In [ ]:
val a = 1

### Spark Basics: DataFrames and DataSets

There are three different kinds of data modeling primitives that you can use in a Spark application to keep track of transparently distributed collections:  
* RDDs (low-level)  
* DataFrames (conceptually inspired by PyData / Pandas, available in Scala and Python)
* DataSets (compile-time type-safe DataFrames, available in Scala but not in Python)

To exemplify a use case for DataFrames and DataSets, the first thing we are going to do is to define some input data by hand.

In [ ]:
val rawData: String =
  "a,1\nb,7\na,4\nb,3\na,8\nb,2\na,5\nb,4\na,7\na,9\nb,1"

In [ ]:
val dataAfterSplit = rawData.split("\n")

In [ ]:
dataAfterSplit(0)

You'll notice that each record consists of a text key and a numeric value separated by a comma.  
Next, we define a case class to represent this type of data record.

In [ ]:
case class DataRecord(key: String, value: Int)

We also define a function to parse our raw CSV records into type-safe **`DataRecord`**s.

### [Data]
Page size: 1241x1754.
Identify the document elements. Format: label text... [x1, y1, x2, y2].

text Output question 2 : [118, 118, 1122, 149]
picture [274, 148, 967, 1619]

### [Set tasks]
1. According to the Spark notebook, in which language are DataSets available and in which are they not?
2. List every data modeling primitive that the Spark notebook names for tracking transparently distributed collections in a Spark application.
The data above comes from a separate source and has no connection to the Spark notebook.

### [Final answers]
1. DataSets are available in Scala but not in Python.

2. RDDs, DataFrames, DataSets